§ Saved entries
--- START ---
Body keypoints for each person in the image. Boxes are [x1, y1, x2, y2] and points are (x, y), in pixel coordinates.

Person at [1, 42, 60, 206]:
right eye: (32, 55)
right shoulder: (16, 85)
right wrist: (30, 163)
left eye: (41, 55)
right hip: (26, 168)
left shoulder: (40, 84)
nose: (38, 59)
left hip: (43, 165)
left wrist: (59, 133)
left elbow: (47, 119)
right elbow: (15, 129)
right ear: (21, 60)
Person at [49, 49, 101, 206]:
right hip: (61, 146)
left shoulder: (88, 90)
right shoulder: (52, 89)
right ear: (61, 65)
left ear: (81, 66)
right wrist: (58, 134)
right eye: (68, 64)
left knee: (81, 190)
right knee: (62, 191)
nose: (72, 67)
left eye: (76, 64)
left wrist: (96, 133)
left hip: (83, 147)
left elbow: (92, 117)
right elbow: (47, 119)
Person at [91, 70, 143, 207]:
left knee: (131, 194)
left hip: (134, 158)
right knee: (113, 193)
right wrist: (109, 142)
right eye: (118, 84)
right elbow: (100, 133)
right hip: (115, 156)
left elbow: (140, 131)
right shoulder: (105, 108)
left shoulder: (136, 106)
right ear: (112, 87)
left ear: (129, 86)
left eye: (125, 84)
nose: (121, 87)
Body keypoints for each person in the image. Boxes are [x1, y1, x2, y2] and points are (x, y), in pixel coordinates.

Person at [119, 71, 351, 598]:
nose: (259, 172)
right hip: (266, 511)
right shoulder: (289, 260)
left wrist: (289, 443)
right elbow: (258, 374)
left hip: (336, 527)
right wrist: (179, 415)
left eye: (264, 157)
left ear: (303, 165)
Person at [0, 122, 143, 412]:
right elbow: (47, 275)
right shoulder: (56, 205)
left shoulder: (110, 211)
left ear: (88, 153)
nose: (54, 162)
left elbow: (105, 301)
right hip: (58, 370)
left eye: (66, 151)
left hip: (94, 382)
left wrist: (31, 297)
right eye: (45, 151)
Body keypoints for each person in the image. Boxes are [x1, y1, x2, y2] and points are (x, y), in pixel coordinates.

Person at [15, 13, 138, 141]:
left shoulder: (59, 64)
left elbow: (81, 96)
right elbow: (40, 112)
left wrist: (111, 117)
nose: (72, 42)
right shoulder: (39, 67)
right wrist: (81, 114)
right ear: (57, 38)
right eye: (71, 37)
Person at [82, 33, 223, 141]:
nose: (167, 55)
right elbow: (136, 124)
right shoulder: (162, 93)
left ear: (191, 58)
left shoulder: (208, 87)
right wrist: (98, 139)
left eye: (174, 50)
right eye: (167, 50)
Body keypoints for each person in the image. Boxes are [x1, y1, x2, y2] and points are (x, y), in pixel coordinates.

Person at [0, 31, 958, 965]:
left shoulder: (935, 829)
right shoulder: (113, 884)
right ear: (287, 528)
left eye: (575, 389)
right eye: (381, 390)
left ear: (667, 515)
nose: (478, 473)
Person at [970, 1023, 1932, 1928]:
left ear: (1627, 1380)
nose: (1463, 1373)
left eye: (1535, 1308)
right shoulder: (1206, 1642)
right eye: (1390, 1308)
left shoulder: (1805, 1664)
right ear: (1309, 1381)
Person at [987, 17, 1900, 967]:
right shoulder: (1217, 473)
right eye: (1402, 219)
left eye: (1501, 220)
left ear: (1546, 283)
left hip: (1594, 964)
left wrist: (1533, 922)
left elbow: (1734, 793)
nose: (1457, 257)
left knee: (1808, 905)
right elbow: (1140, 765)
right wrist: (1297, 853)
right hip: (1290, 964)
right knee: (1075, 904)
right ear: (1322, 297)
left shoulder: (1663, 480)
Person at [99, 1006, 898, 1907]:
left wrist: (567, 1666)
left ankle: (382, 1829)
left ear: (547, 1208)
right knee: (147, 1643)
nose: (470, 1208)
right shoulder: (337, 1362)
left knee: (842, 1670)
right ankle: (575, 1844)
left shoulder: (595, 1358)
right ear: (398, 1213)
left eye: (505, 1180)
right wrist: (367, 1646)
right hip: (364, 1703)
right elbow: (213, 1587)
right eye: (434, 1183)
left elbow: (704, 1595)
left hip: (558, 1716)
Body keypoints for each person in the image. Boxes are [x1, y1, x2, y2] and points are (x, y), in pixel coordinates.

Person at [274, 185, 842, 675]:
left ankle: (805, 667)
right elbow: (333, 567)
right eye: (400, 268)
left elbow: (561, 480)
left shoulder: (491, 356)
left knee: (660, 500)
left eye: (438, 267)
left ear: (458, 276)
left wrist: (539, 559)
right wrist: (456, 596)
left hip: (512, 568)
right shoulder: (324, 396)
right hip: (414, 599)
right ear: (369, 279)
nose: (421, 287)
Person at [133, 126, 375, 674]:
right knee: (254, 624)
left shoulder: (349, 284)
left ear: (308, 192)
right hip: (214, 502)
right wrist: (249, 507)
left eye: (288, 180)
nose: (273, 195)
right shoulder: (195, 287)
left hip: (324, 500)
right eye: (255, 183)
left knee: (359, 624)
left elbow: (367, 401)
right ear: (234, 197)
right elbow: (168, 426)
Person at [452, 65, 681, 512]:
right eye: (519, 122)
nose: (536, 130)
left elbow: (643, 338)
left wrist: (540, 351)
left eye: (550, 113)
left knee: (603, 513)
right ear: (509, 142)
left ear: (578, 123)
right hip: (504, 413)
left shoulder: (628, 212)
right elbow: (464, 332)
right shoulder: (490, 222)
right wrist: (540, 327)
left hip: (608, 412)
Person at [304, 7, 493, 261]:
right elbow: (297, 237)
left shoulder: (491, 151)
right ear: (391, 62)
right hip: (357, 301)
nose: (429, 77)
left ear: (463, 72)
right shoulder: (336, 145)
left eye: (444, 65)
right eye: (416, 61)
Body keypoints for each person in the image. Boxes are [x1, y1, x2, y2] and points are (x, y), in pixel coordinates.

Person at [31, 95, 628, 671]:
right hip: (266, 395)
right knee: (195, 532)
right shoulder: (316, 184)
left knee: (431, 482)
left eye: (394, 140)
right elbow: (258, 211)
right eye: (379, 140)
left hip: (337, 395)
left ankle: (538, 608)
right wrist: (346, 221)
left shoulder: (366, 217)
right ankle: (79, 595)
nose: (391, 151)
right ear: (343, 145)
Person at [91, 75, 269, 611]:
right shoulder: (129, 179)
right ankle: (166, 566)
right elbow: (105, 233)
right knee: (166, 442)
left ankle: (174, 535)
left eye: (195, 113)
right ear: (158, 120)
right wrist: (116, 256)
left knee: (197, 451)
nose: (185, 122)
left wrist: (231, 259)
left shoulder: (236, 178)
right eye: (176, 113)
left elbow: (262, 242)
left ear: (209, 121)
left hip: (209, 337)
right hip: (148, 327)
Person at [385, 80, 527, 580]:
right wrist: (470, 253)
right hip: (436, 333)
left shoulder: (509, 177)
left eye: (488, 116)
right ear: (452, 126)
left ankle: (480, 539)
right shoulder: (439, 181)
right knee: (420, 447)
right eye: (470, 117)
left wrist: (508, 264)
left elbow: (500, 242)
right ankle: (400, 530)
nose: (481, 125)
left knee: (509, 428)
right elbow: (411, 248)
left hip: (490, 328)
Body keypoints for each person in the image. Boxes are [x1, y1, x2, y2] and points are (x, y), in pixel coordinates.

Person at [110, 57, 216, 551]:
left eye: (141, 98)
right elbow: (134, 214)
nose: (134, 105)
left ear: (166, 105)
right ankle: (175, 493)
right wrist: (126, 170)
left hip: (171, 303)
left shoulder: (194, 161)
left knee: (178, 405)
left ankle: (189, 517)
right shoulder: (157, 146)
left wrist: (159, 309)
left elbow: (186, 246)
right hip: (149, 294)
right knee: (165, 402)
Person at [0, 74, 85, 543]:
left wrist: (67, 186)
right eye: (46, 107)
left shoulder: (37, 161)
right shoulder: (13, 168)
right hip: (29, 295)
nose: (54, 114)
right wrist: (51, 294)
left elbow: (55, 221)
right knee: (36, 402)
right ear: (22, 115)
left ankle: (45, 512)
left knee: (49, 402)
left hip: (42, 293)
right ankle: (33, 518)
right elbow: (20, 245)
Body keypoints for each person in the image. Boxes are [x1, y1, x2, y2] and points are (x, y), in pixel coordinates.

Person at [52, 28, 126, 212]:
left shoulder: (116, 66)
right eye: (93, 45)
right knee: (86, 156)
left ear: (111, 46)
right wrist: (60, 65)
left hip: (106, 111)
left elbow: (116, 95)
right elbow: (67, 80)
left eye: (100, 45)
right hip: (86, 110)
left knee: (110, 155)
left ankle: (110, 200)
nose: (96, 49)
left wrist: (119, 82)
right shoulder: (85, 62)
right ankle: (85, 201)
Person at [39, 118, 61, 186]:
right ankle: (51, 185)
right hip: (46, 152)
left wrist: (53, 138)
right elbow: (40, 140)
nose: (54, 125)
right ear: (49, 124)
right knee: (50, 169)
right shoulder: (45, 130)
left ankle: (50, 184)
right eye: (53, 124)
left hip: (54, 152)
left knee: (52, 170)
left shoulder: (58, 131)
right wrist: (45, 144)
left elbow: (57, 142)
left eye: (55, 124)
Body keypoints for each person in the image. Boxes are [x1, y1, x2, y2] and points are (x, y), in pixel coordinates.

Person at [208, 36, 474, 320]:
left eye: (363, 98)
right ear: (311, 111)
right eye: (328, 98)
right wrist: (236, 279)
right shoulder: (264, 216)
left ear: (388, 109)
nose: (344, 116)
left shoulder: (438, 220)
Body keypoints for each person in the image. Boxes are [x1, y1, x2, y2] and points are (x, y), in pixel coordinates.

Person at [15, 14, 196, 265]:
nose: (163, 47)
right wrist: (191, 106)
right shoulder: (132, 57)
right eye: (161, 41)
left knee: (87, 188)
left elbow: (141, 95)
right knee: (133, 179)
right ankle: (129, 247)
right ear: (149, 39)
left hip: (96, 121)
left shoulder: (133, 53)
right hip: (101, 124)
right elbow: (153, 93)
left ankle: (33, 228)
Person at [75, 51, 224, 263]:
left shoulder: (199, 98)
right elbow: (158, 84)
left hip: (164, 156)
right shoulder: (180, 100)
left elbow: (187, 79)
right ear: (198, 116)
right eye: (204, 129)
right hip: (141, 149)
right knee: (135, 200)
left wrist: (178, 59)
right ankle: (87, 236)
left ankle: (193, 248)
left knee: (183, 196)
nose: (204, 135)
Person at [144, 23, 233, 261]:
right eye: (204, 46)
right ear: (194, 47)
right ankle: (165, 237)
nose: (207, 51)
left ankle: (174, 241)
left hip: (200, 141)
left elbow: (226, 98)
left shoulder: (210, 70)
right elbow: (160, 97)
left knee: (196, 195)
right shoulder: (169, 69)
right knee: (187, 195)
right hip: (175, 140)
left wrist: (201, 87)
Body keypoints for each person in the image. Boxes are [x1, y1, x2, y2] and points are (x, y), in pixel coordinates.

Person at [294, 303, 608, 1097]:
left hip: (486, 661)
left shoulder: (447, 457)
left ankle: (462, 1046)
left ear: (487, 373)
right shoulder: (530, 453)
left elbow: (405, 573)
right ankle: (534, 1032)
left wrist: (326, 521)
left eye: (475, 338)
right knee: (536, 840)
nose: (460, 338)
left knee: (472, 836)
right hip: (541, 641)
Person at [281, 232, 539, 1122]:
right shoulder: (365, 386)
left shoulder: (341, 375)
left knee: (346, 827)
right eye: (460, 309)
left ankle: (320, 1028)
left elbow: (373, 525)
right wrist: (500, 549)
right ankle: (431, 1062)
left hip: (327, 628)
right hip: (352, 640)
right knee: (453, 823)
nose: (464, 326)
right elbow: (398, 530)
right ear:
--- END ---
§ PROBLEM STATEMENT
Reproduce word for word the lines of the records above, beginning at the first and ending with the line where "right elbow: (47, 119)" appears, and nothing past it.

§ RESULT FOR THIS EXERCISE
Body keypoints for each person in the image. Boxes are [x1, y1, x2, y2] and points are (x, y), in pixel coordinates.

Person at [1, 42, 60, 206]:
right eye: (32, 55)
right shoulder: (16, 85)
right wrist: (30, 163)
left eye: (41, 55)
right hip: (26, 168)
left shoulder: (40, 84)
nose: (38, 59)
left hip: (43, 165)
left wrist: (59, 133)
left elbow: (47, 119)
right elbow: (15, 129)
right ear: (21, 60)
Person at [49, 49, 101, 206]:
right hip: (61, 146)
left shoulder: (88, 90)
right shoulder: (52, 89)
right ear: (61, 65)
left ear: (81, 66)
right wrist: (58, 134)
right eye: (68, 64)
left knee: (81, 190)
right knee: (62, 191)
nose: (72, 67)
left eye: (76, 64)
left wrist: (96, 133)
left hip: (83, 147)
left elbow: (92, 117)
right elbow: (47, 119)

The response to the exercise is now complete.